**WORK ITEM A**
From the passage on corn in Mexico, quote the part that opens with the words containing "Corn is the" and closes with "them as well.".
**WORK ITEM B**
In the passage on corn in Mexico, how much of the country's arable land was planted with corn as of 1990?
**WORK ITEM C**
Continue the passage on corn in Mexico from the point where it stops.

**PROVIDED PASSAGE**
****************

Corn is the principal food of the Mexican diet, and
the principal crop- planted on 40% of arable land as of 1990.
That year it was estimated that two to three million Mexicans
grew corn, mostly on small parcels - 65% of 5 acres or less -of
often poor quality land. Most farmers produce corn principally
to feed their families, and yet about 40% of Mexico's commercial
corn is produced by them as well.
From 1983-1989, 40% of all government agricultural
support went to corn, much of it in the form of subsidizing the
purchase of tortillas, the principal form in which Mexicans eat
corn.1 The rural poor,
who do not buy ready-made tortillas, receive little benefit from
this subsidy system.

****************

**RECORDS**
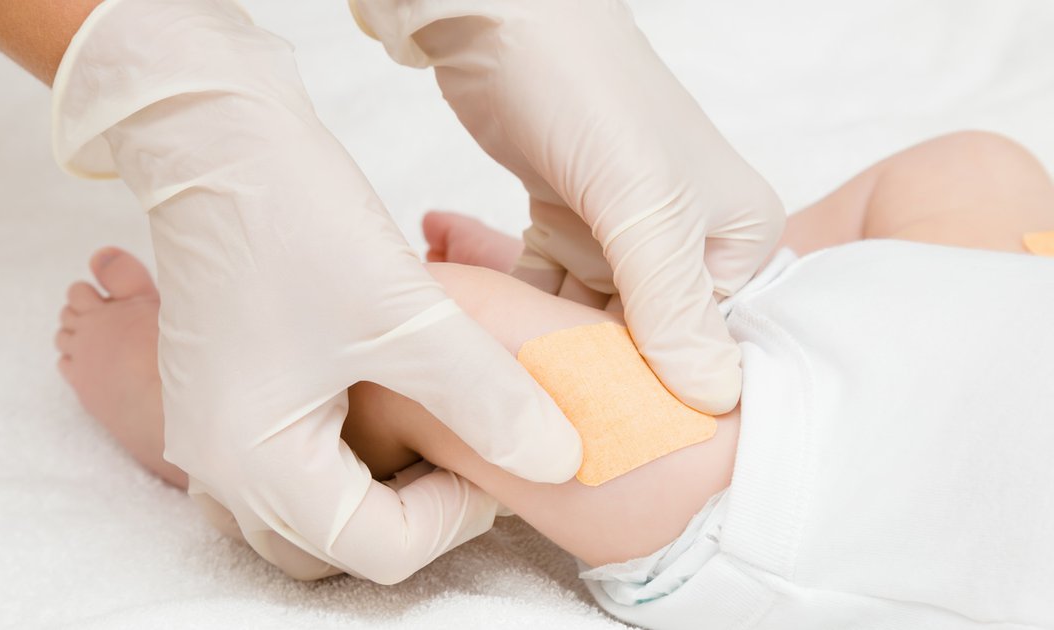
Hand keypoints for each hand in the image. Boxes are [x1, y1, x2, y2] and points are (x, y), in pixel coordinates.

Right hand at [52, 0, 579, 583]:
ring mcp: (208, 435)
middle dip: (414, 518)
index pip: (380, 549)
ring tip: (430, 442)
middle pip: (336, 547)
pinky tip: (383, 410)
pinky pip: (281, 468)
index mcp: (260, 464)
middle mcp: (220, 468)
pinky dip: (339, 464)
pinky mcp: (216, 399)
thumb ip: (489, 398)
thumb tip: (559, 459)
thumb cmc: (295, 222)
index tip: (501, 454)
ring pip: (306, 515)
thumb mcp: (409, 319)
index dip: (457, 517)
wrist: (213, 142)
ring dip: (374, 498)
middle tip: (466, 461)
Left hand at [352, 0, 784, 413]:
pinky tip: (471, 330)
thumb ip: (674, 303)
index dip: (652, 390)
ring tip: (490, 385)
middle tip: (530, 419)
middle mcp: (688, 241)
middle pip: (641, 340)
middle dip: (588, 374)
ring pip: (583, 321)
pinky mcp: (567, 222)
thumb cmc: (589, 91)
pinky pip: (542, 290)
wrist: (503, 17)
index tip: (598, 435)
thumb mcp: (641, 203)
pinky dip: (509, 310)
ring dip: (539, 346)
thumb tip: (715, 400)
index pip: (705, 342)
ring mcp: (623, 235)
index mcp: (736, 234)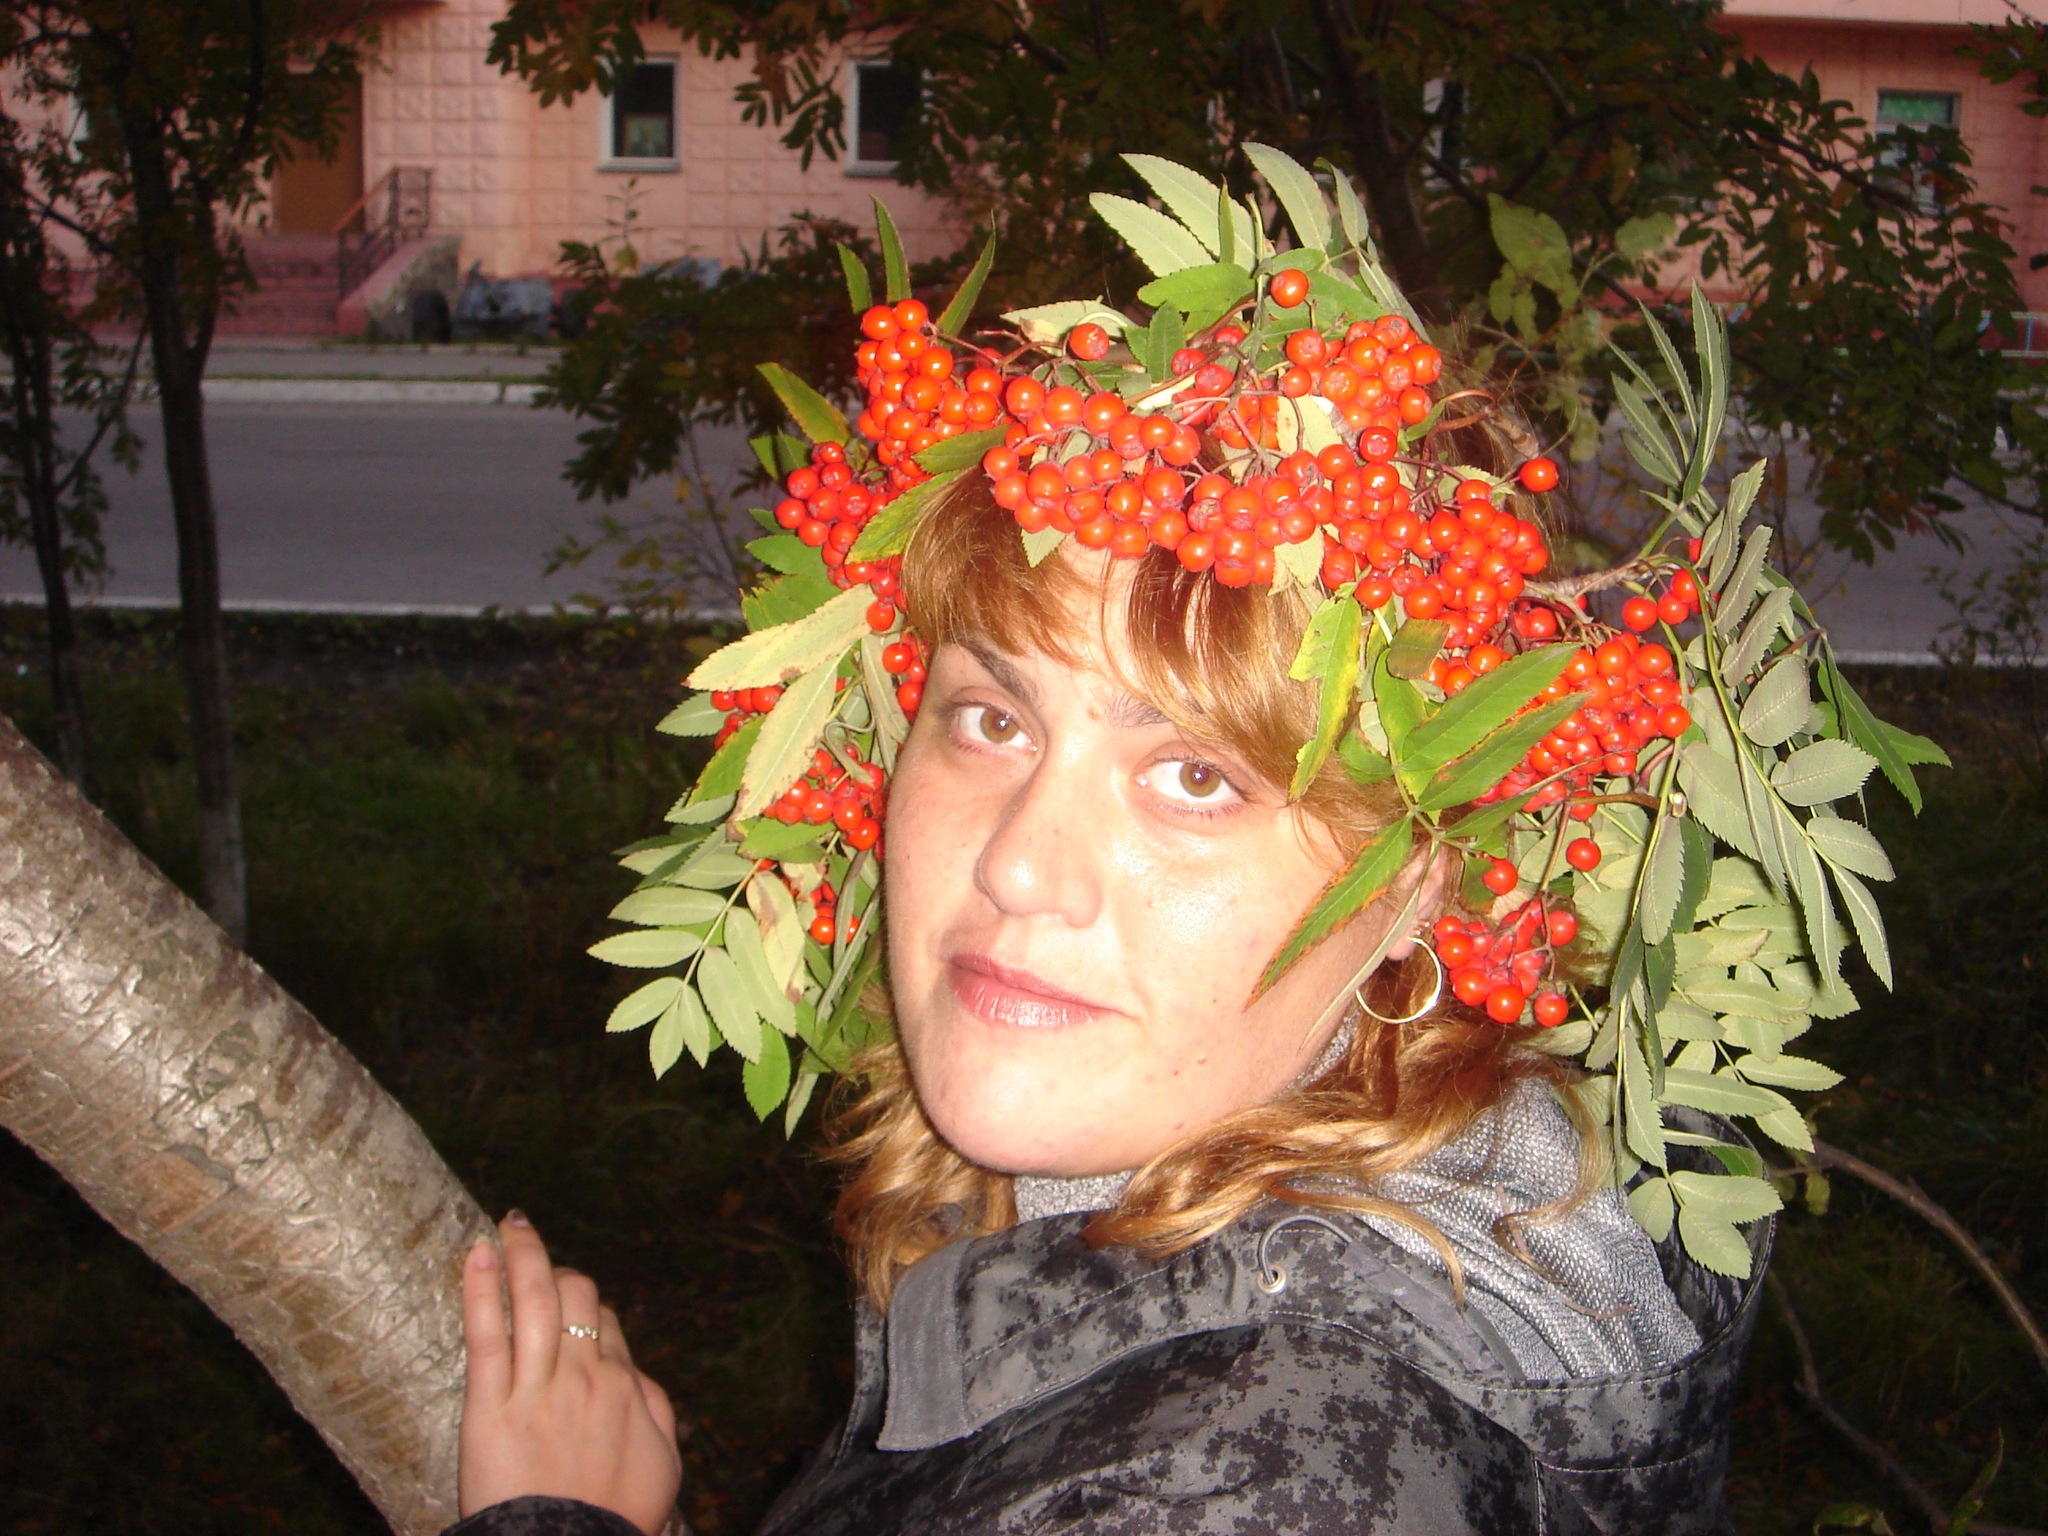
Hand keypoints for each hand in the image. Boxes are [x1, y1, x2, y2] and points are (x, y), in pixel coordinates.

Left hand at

****************

**WRITTEN RESPONSE A**
Corn is the principal food of the Mexican diet, and
the principal crop- planted on 40% of arable land as of 1990.
That year it was estimated that two to three million Mexicans
grew corn, mostly on small parcels - 65% of 5 acres or less -of
often poor quality land. Most farmers produce corn principally
to feed their families, and yet about 40% of Mexico's commercial
corn is produced by them as well.

**WRITTEN RESPONSE B**
40%

**WRITTEN RESPONSE C**
The North American Free Trade Agreement (NAFTA) required
Mexico to abandon price supports and import restrictions that
fostered family farming and national food security. According
to the theory of "comparative advantage" touted by NAFTA
proponents, Mexico would be able to import basic grains more cheaply
than it could produce them.2
However, when world prices for basic grains jumped to record
levels in the past year, the theory proved to be false.3
The price increases, greatly exacerbated by the December 1994
Mexican peso devaluation, make imported corn more expensive than
domestically grown corn. Prices are not expected to drop substantially
before the year 2000.4
As a result of policies undermining Mexican family
farmers , Mexico produced 2.5 million tons less corn in 1995 than
in 1994, and had to import 2.5 million tons of higher priced corn
from the U.S. In 1996, Mexico demand for imported corn is expected
to increase to 4 million tons. Because the U.S. fulfills grain
export commitments to Europe and Japan first, Mexico will face
the threat of widespread hunger if the U.S. cannot fulfill its
commitments.5
The failures of "free" trade macro-economic
and agricultural policy, combined with weather-related record
price hikes in basic grains, have gravely imperiled Mexican food
security. Transnational grain exporters and processors , such
as Cargill and Archer Daniels Midland, will be the main beneficiaries
of these policies.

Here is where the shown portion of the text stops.